RECORDED DATA —
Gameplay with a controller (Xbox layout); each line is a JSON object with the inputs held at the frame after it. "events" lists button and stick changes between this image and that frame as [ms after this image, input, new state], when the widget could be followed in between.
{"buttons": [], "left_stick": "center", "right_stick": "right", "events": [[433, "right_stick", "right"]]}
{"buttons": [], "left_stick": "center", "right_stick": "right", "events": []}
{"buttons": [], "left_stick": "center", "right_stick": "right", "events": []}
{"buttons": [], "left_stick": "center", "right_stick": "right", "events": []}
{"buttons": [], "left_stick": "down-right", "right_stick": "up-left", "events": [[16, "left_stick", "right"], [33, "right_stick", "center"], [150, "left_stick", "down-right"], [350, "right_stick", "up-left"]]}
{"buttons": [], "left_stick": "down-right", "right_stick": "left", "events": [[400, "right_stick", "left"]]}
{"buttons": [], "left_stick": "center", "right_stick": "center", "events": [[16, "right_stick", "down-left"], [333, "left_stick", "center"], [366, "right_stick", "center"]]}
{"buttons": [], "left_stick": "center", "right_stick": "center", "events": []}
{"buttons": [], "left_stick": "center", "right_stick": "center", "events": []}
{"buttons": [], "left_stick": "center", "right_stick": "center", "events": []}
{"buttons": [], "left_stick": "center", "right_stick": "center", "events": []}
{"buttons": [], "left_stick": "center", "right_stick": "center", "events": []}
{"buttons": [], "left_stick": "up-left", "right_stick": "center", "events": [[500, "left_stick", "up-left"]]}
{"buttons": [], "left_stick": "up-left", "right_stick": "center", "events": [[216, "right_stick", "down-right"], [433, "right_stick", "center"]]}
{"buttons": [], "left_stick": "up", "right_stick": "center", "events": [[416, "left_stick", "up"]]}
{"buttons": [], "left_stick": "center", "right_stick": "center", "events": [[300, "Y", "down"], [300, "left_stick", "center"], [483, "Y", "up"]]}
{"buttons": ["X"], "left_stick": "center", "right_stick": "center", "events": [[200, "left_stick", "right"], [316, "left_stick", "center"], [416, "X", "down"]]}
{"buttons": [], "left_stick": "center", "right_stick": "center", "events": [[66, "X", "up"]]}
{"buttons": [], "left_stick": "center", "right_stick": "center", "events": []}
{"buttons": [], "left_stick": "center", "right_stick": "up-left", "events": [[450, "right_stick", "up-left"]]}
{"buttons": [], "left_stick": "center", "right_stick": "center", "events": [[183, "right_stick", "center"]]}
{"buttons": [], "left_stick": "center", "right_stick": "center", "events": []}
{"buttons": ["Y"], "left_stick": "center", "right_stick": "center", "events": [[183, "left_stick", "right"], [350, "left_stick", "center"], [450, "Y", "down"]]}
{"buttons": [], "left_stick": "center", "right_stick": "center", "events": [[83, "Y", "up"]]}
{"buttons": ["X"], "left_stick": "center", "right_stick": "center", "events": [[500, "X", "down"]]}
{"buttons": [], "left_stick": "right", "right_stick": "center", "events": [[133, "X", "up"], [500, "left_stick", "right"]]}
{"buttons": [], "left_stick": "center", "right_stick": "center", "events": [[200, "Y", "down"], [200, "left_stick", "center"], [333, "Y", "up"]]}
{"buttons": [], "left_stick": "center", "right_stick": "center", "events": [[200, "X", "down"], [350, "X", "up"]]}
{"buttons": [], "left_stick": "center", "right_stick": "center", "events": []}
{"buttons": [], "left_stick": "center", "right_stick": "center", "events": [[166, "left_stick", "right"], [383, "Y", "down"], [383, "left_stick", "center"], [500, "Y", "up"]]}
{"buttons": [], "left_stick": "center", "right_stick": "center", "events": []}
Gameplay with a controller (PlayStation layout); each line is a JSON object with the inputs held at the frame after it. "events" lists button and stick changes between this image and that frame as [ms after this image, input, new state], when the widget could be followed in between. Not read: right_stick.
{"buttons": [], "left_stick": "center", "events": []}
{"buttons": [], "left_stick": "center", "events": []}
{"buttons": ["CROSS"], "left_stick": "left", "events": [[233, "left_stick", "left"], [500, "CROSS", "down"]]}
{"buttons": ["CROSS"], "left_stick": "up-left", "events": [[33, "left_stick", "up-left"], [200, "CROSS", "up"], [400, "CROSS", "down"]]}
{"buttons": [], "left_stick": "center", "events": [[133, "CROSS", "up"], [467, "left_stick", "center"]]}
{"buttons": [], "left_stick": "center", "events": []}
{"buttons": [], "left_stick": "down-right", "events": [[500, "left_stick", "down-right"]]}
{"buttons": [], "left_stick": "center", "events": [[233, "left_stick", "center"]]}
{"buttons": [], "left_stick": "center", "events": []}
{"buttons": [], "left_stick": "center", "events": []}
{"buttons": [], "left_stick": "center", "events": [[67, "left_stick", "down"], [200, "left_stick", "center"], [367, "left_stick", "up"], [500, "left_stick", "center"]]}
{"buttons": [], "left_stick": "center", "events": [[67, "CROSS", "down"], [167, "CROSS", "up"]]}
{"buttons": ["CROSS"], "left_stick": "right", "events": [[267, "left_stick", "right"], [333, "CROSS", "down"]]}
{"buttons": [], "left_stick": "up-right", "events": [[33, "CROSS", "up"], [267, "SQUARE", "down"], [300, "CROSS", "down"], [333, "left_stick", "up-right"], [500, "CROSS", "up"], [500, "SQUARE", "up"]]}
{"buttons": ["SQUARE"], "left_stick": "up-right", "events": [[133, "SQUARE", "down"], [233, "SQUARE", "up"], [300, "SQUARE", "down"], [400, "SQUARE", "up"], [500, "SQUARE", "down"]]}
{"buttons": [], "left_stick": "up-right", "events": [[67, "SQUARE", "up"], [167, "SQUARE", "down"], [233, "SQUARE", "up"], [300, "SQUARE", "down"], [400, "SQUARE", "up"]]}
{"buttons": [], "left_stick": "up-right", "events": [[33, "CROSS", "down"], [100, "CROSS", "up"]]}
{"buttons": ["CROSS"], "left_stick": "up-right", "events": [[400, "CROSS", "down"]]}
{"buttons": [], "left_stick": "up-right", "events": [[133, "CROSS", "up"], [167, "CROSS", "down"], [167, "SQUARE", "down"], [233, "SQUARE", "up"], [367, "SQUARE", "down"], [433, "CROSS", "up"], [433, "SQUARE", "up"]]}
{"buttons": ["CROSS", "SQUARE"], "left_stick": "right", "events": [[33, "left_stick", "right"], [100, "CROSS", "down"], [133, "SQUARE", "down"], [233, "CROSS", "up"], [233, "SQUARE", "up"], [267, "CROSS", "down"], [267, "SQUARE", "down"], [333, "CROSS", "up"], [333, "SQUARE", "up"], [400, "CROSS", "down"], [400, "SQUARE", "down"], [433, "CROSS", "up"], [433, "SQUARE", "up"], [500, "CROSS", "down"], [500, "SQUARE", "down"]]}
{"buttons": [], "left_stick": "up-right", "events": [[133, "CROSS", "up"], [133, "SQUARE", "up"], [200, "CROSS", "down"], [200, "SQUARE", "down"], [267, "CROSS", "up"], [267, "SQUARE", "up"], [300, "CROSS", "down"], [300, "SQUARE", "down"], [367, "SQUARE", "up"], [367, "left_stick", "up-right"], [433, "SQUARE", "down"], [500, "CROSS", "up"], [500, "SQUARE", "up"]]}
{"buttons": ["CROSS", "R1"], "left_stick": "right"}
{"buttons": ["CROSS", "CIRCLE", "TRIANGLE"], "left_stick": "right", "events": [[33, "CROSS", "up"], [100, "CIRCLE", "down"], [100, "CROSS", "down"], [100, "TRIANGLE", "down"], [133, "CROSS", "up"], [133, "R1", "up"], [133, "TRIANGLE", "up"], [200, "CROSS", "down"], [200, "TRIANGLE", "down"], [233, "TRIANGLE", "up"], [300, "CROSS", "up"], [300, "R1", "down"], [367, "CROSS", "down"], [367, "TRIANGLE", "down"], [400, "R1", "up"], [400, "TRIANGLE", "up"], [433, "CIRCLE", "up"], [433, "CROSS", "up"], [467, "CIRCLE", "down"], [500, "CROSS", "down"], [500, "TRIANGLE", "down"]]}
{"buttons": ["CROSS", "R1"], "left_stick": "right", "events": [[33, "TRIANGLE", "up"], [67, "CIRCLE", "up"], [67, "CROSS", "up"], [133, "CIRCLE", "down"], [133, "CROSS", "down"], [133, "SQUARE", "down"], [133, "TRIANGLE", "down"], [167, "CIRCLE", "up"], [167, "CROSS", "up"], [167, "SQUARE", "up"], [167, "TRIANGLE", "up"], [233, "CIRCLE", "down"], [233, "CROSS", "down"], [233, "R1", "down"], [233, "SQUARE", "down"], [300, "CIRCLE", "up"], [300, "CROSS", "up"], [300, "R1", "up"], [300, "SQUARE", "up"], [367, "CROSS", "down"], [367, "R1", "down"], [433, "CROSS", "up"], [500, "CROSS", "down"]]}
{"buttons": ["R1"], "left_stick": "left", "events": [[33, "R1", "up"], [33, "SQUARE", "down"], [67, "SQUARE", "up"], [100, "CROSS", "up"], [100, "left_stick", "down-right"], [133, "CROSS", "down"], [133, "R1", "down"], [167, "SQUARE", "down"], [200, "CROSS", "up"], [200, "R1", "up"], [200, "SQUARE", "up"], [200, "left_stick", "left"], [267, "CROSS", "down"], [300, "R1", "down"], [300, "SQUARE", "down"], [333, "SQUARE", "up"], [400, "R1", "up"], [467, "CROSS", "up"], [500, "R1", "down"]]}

WHAT THIS TASK INVOLVES —
In the records above, find the lines containing "inputs" and copy them.

EXPECTED ANSWER —
Gameplay with a controller (Xbox layout); each line is a JSON object with the inputs held at the frame after it. "events" lists button and stick changes between this image and that frame as [ms after this image, input, new state], when the widget could be followed in between.
Gameplay with a controller (PlayStation layout); each line is a JSON object with the inputs held at the frame after it. "events" lists button and stick changes between this image and that frame as [ms after this image, input, new state], when the widget could be followed in between. Not read: right_stick.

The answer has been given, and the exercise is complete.